Exercise instructions:
Rewrite the data below with every "pose" changed to "view", keeping everything else the same.

>>>

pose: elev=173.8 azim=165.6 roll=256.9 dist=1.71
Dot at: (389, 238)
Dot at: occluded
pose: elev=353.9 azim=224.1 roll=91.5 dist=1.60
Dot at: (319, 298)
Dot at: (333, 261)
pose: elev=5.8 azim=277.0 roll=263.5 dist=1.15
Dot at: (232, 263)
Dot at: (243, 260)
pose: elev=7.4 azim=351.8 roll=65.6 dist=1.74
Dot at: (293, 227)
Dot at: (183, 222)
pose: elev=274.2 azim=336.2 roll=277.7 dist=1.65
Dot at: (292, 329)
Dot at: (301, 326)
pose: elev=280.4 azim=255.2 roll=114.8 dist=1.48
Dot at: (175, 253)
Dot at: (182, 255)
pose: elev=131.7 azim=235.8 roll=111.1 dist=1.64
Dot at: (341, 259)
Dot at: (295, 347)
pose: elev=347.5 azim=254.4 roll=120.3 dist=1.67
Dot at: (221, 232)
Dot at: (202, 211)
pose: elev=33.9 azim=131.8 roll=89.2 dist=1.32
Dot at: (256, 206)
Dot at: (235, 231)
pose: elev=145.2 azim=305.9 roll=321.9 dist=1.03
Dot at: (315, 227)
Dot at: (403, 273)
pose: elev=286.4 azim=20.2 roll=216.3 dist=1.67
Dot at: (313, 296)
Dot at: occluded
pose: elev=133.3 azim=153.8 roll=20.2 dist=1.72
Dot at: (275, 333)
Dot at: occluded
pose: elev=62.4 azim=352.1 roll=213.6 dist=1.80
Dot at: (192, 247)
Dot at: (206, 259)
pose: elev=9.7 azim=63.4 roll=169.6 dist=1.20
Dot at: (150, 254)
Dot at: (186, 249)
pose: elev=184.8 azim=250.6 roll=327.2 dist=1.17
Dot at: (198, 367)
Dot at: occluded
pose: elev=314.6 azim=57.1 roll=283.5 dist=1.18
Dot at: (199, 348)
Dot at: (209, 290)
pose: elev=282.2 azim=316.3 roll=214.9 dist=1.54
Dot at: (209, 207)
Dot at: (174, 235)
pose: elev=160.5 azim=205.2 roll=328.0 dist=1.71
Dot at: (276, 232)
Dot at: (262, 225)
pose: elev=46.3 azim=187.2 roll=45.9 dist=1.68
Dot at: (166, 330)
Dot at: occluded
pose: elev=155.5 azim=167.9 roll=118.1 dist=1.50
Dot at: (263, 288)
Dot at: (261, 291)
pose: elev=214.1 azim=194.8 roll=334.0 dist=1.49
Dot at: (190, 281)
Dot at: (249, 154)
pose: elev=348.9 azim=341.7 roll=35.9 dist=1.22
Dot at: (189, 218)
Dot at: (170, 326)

<<<

Answer to this task:
view: elev=173.8 azim=165.6 roll=256.9 dist=1.71
Dot at: (389, 238)
Dot at: occluded
view: elev=353.9 azim=224.1 roll=91.5 dist=1.60
Dot at: (319, 298)
Dot at: (333, 261)
view: elev=5.8 azim=277.0 roll=263.5 dist=1.15
Dot at: (232, 263)
Dot at: (243, 260)
view: elev=7.4 azim=351.8 roll=65.6 dist=1.74
Dot at: (293, 227)
Dot at: (183, 222)
view: elev=274.2 azim=336.2 roll=277.7 dist=1.65
Dot at: (292, 329)
Dot at: (301, 326)
view: elev=280.4 azim=255.2 roll=114.8 dist=1.48
Dot at: (175, 253)
Dot at: (182, 255)
view: elev=131.7 azim=235.8 roll=111.1 dist=1.64
Dot at: (341, 259)
Dot at: (295, 347)
view: elev=347.5 azim=254.4 roll=120.3 dist=1.67
Dot at: (221, 232)
Dot at: (202, 211)
view: elev=33.9 azim=131.8 roll=89.2 dist=1.32
Dot at: (256, 206)
Dot at: (235, 231)
view: elev=145.2 azim=305.9 roll=321.9 dist=1.03
Dot at: (315, 227)
Dot at: (403, 273)
view: elev=286.4 azim=20.2 roll=216.3 dist=1.67
Dot at: (313, 296)
Dot at: occluded
view: elev=133.3 azim=153.8 roll=20.2 dist=1.72
Dot at: (275, 333)
Dot at: occluded
view: elev=62.4 azim=352.1 roll=213.6 dist=1.80
Dot at: (192, 247)
Dot at: (206, 259)
view: elev=9.7 azim=63.4 roll=169.6 dist=1.20
Dot at: (150, 254)
Dot at: (186, 249)
view: elev=184.8 azim=250.6 roll=327.2 dist=1.17
Dot at: (198, 367)
Dot at: occluded
view: elev=314.6 azim=57.1 roll=283.5 dist=1.18
Dot at: (199, 348)
Dot at: (209, 290)
view: elev=282.2 azim=316.3 roll=214.9 dist=1.54
Dot at: (209, 207)
Dot at: (174, 235)
view: elev=160.5 azim=205.2 roll=328.0 dist=1.71
Dot at: (276, 232)
Dot at: (262, 225)
view: elev=46.3 azim=187.2 roll=45.9 dist=1.68
Dot at: (166, 330)
Dot at: occluded
view: elev=155.5 azim=167.9 roll=118.1 dist=1.50
Dot at: (263, 288)
Dot at: (261, 291)
view: elev=214.1 azim=194.8 roll=334.0 dist=1.49
Dot at: (190, 281)
Dot at: (249, 154)
view: elev=348.9 azim=341.7 roll=35.9 dist=1.22
Dot at: (189, 218)
Dot at: (170, 326)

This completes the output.